It was a Twitter headline that I just had to tap: "Neighbors Complain Madison BBQ Joint Smells Like Meat". It led me to a Capitol Times article detailing a battle between people living in the Williamson Street neighborhood and a restaurant that serves "real" barbecue.
For those who aren't familiar with what the locals call "Willy Street", it is probably the most liberal part of the most liberal city in the state. It's the kind of neighborhood where you don't even put out a garbage bin every week--because your waste is either recyclable or it is composting in the back yard--and putting out a campaign sign for a Republican candidate is considered "hate speech". It's also the kind of neighborhood where the people preach "tolerance for others"--but in true liberal fashion--don't actually practice it.

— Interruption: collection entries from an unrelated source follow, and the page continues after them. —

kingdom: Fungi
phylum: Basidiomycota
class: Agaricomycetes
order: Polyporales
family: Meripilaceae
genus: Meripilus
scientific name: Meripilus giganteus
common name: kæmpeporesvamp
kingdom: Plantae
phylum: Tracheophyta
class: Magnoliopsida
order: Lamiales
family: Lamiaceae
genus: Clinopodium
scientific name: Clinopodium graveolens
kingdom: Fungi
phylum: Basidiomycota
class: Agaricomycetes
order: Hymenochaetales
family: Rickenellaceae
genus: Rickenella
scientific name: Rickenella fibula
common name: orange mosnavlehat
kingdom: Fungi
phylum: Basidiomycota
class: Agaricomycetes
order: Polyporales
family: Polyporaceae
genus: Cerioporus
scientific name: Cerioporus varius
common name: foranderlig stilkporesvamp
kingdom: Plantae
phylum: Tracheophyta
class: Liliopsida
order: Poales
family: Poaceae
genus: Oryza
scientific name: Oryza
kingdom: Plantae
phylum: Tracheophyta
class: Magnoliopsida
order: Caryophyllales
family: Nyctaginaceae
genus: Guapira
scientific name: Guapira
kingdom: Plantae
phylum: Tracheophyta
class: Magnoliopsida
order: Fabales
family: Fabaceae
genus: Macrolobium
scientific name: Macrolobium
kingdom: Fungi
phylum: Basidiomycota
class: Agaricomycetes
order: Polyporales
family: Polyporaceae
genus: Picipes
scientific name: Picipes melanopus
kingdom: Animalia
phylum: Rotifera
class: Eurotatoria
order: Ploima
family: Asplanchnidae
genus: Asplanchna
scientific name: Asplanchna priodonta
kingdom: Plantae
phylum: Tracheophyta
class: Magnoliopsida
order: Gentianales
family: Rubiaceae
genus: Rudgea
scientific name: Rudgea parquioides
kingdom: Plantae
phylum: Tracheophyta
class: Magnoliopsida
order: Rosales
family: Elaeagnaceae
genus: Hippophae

So these folks are upset with That BBQ Joint and the aroma of smoked meat that eminates from it. (I've checked on-line reviews of the place and they are generally positive--pointing out that you need to get there early or the most popular meats may be sold out--which tells me this is not a "fake" BBQ place that amazingly prepares a rack of ribs for you in just 15-minutes). As an aspiring BBQ Pitmaster myself, I would be more than happy to have that place as a neighbor--as much for the good eats nearby, as for the beautiful smell of pork shoulder or brisket slow-cooking over wood.
But Willy Street has vegans living there--and they can't "tolerate" the smell of meat. So they are demanding that the restaurant install incredibly expensive 'scrubbers" to remove the "offensive odor" coming from the BBQ pits. Environmentalists are also concerned about the "carcinogens" produced by burning wood as well.
In a city like Madison, you would think that opposition from these two groups would spell doom for That BBQ Joint--but the owners are playing the race card. One of them is of mixed racial heritage--and he claims that opposition to his restaurant is "white privilege"--saying "These complaints are the way people harass minority-owned businesses" (and when you think about it, most people do complain about "the smell" of Chinese, Indian, Pakistani and Mexican restaurants--but not the steakhouse or fish fry place right across the street). What's more, the Joint owners point out that they also serve a largely minority clientele (which has led to complaints about noise coming from the business as well).
This is a situation that bears watching--because as we increasingly become a nation of "persecuted minorities" and "victims of institutional discrimination" it becomes more and more difficult to determine who has to be "tolerant" by "being offended"--and who gets their way.
Now if we were still a nation of laws and not "feelings", this situation could be fixed with two simple questions: "Is the property zoned Commercial for use as a restaurant?"--yes--and "Do the emissions coming from the restaurant meet EPA standards for particulate matter and composition?"--yes, again. There you go, That BBQ Joint stays. That was easy.